Erroneous info repeated

The VA initially said it discovered 23 veterans had died after reviewing 250 million cases dating to 1999. It actually reviewed only 11,000 cases over a much shorter period, from 2010 to 2012, which may indicate there could be more deaths than what the agency has reported.

Even former VA Secretary Eric Shinseki repeated the erroneous information during a news briefing on Capitol Hill.

“We went back in time 15 years. Out of that, we probably looked at 250 million consults. That was narrowed down to 76 institutional disclosures, of which there were 23 deaths that had occurred,” Shinseki said.

His comments came about two weeks before he resigned in May under pressure over the scandal over delayed care and findings that VA schedulers manipulated patient wait times.

Obama signs VA overhaul

The VA apology comes on the same day President Barack Obama signed into law a $16 billion measure to address problems at VA medical facilities.

Miller slammed the VA’s response.

“Even though landmark VA reform legislation has been signed into law, it seems the same sort of dishonesty and deception that caused the VA scandal is continuing unabated at the Department of Veterans Affairs,” Miller said in a statement.

“In briefings to congressional staff, in congressional hearings and in discussions with the media in April, top VA Central Office officials omitted key facts about a review of delays in VA care.

“VA officials let this false impression fester for four months until they were confronted about the scheme by Congress and the media. The department is now attempting to chalk all this up to a misunderstanding, but that explanation doesn’t pass the smell test,” Miller said.

He added that it was “a blatant attempt to mislead Congress, the press and the public, and we will not let it stand.”

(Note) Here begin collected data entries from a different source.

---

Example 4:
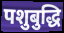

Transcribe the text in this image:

पशुबुद्धि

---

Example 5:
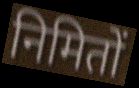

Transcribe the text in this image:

निमितों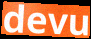
devuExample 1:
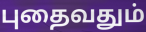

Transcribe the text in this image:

புதைவதும்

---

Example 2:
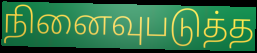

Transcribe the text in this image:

நினைவுபடுத்த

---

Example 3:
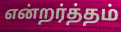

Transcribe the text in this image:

என்றர்த்தம்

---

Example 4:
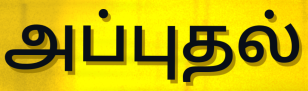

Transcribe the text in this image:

அப்புதல்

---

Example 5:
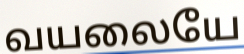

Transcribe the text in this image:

வயலையேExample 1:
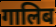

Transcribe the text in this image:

गालिब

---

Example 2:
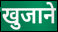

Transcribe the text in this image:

खुजाने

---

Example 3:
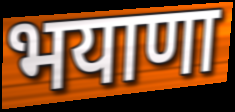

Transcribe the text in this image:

भयाणा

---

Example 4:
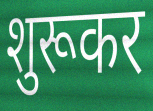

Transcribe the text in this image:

शुरूकर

Miller said new VA Secretary Robert McDonald must find out who was behind it and fire them.

Investigations of VA

CNN has been investigating and publishing reports of wait lists and deaths of veterans across VA hospitals across the country for nearly a year.

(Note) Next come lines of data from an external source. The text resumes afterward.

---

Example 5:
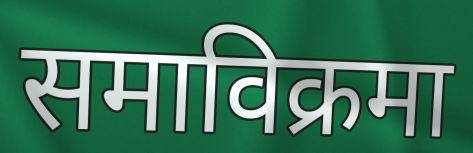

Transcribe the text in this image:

समाविक्रमाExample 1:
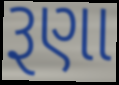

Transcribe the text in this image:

રૂણા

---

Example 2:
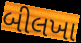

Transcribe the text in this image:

બીલખા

Since August 2013, CNN has repeatedly requested records from the VA through the Freedom of Information Act, but the agency so far has not provided many key documents.

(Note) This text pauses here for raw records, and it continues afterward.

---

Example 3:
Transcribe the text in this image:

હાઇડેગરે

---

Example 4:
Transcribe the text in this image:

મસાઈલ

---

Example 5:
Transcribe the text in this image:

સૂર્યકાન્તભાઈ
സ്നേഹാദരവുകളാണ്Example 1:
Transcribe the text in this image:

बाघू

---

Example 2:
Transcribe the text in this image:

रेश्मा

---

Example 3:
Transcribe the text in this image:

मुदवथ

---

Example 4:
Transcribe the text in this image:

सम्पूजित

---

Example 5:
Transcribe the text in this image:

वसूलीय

A recent report compiled by the office of Republican Sen. Tom Coburn of Oklahoma found that more than 1,000 veterans might have died in the past decade as a result of malpractice or lack of care from VA medical centers.

At his confirmation hearing in July, McDonald vowed to transform the embattled federal health care system.

“The seriousness of this moment demands urgent action,” McDonald wrote in his testimony.

3 comments

  • b48rqc1

    Am I a statistic or a “harmless error” by the Veterans Administration Health Care System?

    The diagnosis was that I needed a triple bypass and an evaluation of my heart valve.

    My heart surgery was put on the fast track and scheduled for late March, 2011. The result was a “successful” quadruple bypass and a bovine aortic valve replacement.

    Beginning in mid-July of 2011, I began experiencing lower back pain on the left side. It became increasing more severe. I finally decided to go to the emergency room at McGuire Veterans Hospital located here in Richmond, Virginia. The ER doctor examined me and her suspicion was an intestinal issue. I was treated and released.

    I was diagnosed six weeks later with an abscess between T-8 and T-9 vertebrae caused by the MRSA (Methicillin-resistant Staphylococcus aureus) bacteria that colonized in my spine. The abscess was putting pressure on the spinal nerves and needed to be removed. McGuire Veterans Medical Center performed a laminectomy on my spine and I have not walked since the surgery.

    Below is an excerpt of my progress notes dated 09/21/2011 on page 630:

    “Plan:
    Epidural abscess & Back pain: The source is probably the bovine valve which was replaced in March [30th, 2011] since there is no other obvious cause of abscess in this otherwise healthy gentleman. No history of pneumonias or admissions for sepsis. No hx of IV drug use.”

    Clearly, the progress note points the smoking gun back towards the “bovine valve” that was implanted at McGuire Veterans Medical Center five months earlier.

    I have been placed in a veterans’ nursing home as a paraplegic, cast aside like waste, destined to die a slow and heartbreaking death, alone, at the hands of the Veterans Administration.